Keep this point in mind while we take a detour to talk about Galadriel herself. She is great, as we have established. But greatness, in Tolkien's works, rarely comes without a cost. On her youth in Valinor, Galadriel heard the words of Melkor and Fëanor, both her enemies, and was aflamed by them, desiring a kingdom and ruleship over others. Latter she crossed the mountains with her husband, and together they “fought the great defeat”. By that we mean the fading of the elves and the dominion of Men, yes; but also her own fading, and the loss of her own dominion. The end of the third Age means, to Galadriel, the defeat of everything she built in Middle-earth, everything she left Aman and crossed the Helcaraxë for.
And so comes The Fellowship of the Ring, and Frodo brings the One Ring straight to Galadriel. This is her great temptation, for the Ring offers everything she ever wanted: power, dominion, and resistance against the fading. The Ring could beat the Great Defeat. And Galadriel would become a monster by it.

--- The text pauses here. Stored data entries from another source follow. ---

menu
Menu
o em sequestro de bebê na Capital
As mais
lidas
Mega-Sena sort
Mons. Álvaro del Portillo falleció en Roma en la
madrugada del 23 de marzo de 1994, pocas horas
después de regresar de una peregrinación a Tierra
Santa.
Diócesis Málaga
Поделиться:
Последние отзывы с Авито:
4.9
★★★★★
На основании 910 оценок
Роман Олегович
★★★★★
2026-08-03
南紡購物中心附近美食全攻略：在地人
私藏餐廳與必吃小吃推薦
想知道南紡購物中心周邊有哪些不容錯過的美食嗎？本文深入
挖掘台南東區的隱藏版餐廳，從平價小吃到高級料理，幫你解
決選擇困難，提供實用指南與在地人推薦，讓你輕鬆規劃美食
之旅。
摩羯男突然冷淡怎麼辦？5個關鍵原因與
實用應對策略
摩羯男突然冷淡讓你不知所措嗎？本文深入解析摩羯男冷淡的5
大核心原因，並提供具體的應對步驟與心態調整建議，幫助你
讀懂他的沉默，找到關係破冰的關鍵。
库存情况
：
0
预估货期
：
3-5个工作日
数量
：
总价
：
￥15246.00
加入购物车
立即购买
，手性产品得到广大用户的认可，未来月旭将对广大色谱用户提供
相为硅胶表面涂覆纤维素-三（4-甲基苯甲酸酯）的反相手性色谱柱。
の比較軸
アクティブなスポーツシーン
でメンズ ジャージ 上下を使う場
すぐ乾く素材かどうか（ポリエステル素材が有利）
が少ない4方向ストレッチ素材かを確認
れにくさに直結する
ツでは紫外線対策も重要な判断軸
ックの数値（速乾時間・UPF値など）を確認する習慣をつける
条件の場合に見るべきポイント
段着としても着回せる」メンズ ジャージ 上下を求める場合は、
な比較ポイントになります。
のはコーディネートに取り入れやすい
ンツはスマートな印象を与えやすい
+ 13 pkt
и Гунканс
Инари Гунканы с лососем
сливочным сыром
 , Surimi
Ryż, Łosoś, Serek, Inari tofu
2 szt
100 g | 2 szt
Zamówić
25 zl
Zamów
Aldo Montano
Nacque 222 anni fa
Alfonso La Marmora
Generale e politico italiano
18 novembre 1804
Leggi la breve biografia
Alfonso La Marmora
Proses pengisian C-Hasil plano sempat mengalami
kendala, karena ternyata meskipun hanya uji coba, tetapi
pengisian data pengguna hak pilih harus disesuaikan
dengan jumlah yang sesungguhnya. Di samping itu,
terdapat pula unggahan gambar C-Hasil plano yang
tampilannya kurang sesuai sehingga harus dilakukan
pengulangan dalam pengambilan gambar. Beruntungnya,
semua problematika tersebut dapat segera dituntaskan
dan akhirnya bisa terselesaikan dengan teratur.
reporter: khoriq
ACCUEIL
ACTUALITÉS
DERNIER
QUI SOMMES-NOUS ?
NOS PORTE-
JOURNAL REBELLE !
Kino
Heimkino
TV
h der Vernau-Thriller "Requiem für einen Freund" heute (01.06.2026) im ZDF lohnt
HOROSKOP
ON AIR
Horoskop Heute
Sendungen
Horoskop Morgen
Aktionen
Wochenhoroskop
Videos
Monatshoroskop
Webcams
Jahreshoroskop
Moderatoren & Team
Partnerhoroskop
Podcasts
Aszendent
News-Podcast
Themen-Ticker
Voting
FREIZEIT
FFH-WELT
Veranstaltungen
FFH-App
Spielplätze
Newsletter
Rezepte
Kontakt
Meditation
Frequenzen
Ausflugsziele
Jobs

“And now at last it comes. You will give me the Ring freely! In place of the Dark Lord you will set up a Queen. And I shall not be dark, but beautiful and terrible as the Morning and the Night! Fair as the Sea and the Sun and the Snow upon the Mountain! Dreadful as the Storm and the Lightning! Stronger than the foundations of the earth. All shall love me and despair!”

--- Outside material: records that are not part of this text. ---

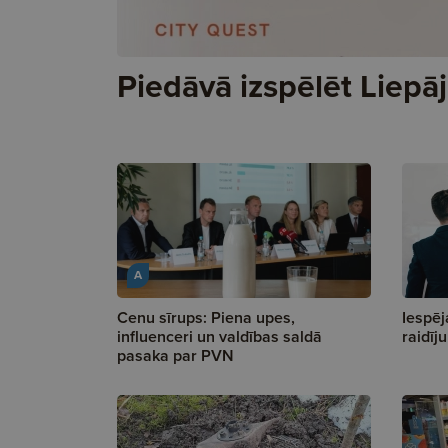
Piedāvā izspēlēt Liepā
A
Cenu sīrups: Piena upes,
Iespēj
influenceri un valdības saldā
raidīj
pasaka par PVN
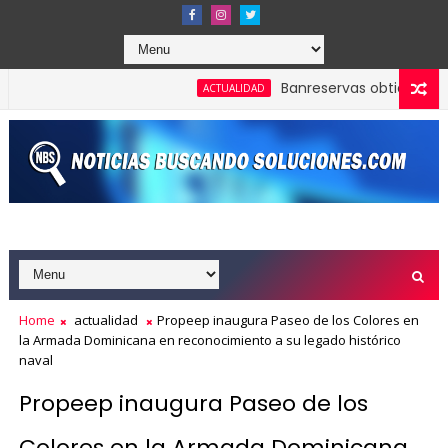
Banreservas obtiene siete ga
ACTUALIDAD
Colombia para participar en la toma de posesión de Abelardo de l
Home
actualidad
Propeep inaugura Paseo de los Colores en
la Armada Dominicana en reconocimiento a su legado histórico
naval
Propeep inaugura Paseo de los
Colores en la Armada Dominicana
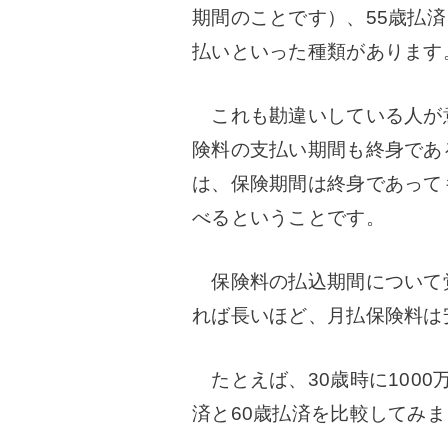
期間のことです）、55歳払済
払いといった種類があります
これも勘違いしている人が
険料の支払い期間も終身であ
は、保険期間は終身であって
べるということです。
保険料の払込期間について
れば長いほど、月払保険料は
たとえば、30歳時に1000
済と60歳払済を比較してみ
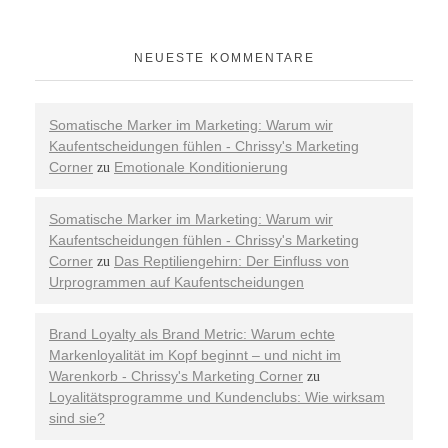
NEUESTE KOMMENTARE
Somatische Marker im Marketing: Warum wir
Kaufentscheidungen fühlen - Chrissy's Marketing
Corner
Emotionale Konditionierung
zu
Somatische Marker im Marketing: Warum wir
Kaufentscheidungen fühlen - Chrissy's Marketing
Corner
Das Reptiliengehirn: Der Einfluss von
zu
Urprogrammen auf Kaufentscheidungen
Brand Loyalty als Brand Metric: Warum echte
Markenloyalität im Kopf beginnt – und nicht im
Warenkorb - Chrissy's Marketing Corner
zu
Loyalitätsprogramme und Kundenclubs: Wie wirksam
sind sie?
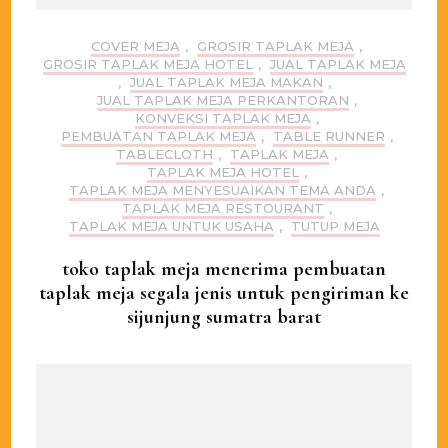
COVER MEJA
,
GROSIR TAPLAK MEJA
,
GROSIR TAPLAK MEJA HOTEL
,
JUAL TAPLAK MEJA
,
JUAL TAPLAK MEJA MAKAN
,
JUAL TAPLAK MEJA PERKANTORAN
,
KONVEKSI TAPLAK MEJA
,
PEMBUATAN TAPLAK MEJA
,
TABLE RUNNER
,
TABLECLOTH
,
TAPLAK MEJA
,
TAPLAK MEJA HOTEL
,
TAPLAK MEJA MENYESUAIKAN TEMA ANDA
,
TAPLAK MEJA RESTOURANT
,
TAPLAK MEJA UNTUK USAHA
,
TUTUP MEJA
toko taplak meja menerima pembuatan
taplak meja segala jenis untuk pengiriman ke
sijunjung sumatra barat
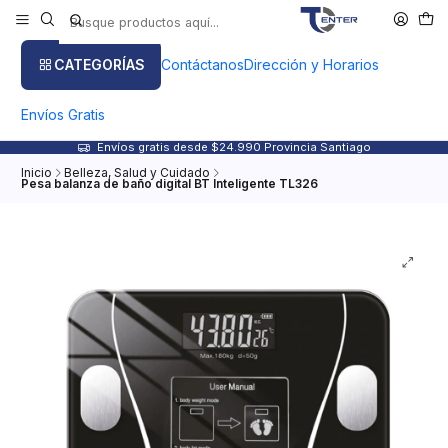
CATEGORÍAS
Contáctanos
Dirección y Horarios
Envíos Gratis
Envíos gratis desde $24.990 Provincia Santiago
Inicio
Belleza, Salud y Cuidado
Pesa balanza de baño digital BT Inteligente TL326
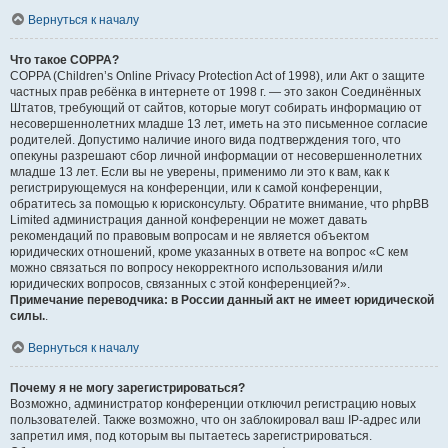
Вернуться к началу
Что такое COPPA?
COPPA (Children’s Online Privacy Protection Act of 1998), или Акт о защите
частных прав ребёнка в интернете от 1998 г. — это закон Соединённых
Штатов, требующий от сайтов, которые могут собирать информацию от
несовершеннолетних младше 13 лет, иметь на это письменное согласие
родителей. Допустимо наличие иного вида подтверждения того, что
опекуны разрешают сбор личной информации от несовершеннолетних
младше 13 лет. Если вы не уверены, применимо ли это к вам, как к
регистрирующемуся на конференции, или к самой конференции,
обратитесь за помощью к юрисконсульту. Обратите внимание, что phpBB
Limited администрация данной конференции не может давать
рекомендаций по правовым вопросам и не является объектом
юридических отношений, кроме указанных в ответе на вопрос «С кем
можно связаться по вопросу некорректного использования и/или
юридических вопросов, связанных с этой конференцией?».
Примечание переводчика: в России данный акт не имеет юридической
силы.
.
Вернуться к началу
Почему я не могу зарегистрироваться?
Возможно, администратор конференции отключил регистрацию новых
пользователей. Также возможно, что он заблокировал ваш IP-адрес или
запретил имя, под которым вы пытаетесь зарегистрироваться.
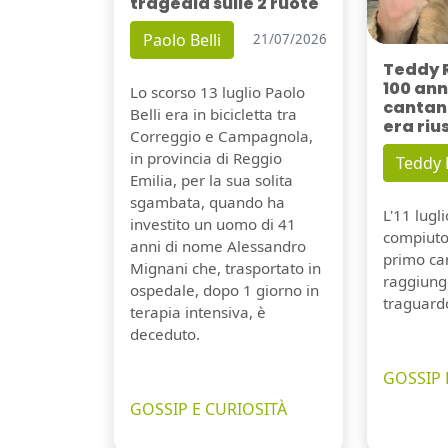
tragedia sulle 2 ruote
Paolo Belli
21/07/2026
Teddy 
100 ann
Lo scorso 13 luglio Paolo
cantant
Belli era in bicicletta tra
era riu
Correggio e Campagnola,
in provincia di Reggio
Teddy
Emilia, per la sua solita
sgambata, quando ha
L'11 lugl
investito un uomo di 41
compiuto 
anni di nome Alessandro
primo can
Mignani che, trasportato in
raggiung
ospedale, dopo 1 giorno in
traguard
terapia intensiva, è
deceduto.
GOSSIP 
GOSSIP E CURIOSITÀ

She lifted up her hand and from the ring that she wore there issued a great light that illuminated her alone and left all else dark. She stood before Frodo seeming now tall beyond measurement, and beautiful beyond enduring, terrible and worshipful.
Galadriel, however, refused the Ring.
Then she let her hand fall, and the light faded, and suddenly she laughed again, and lo! she was shrunken: a slender elf-woman, clad in simple white, whose gentle voice was soft and sad.
“I pass the test”, she said. “I will diminish, and go into the West and remain Galadriel.”
In the end, Galadriel is the greatest of the Noldor. Not because of her power, but because of her abdication of it.
The love for one’s creation is a pervasive theme of The Silmarillion. Even Melkor’s rebellion is a subcreative one, founded on the desire to create things by himself. Time and time again the wise and mighty fell into the trap of seeing their works as ends in themselves, instead of a reflection of the work of the One.
But not Galadriel. Though mighty, she avoided the trap. She accepted the end of Lothlórien, and her own. Like Turgon, Galadriel fell in love with her own creation. But unlike Turgon, she knew when it was the time to let go.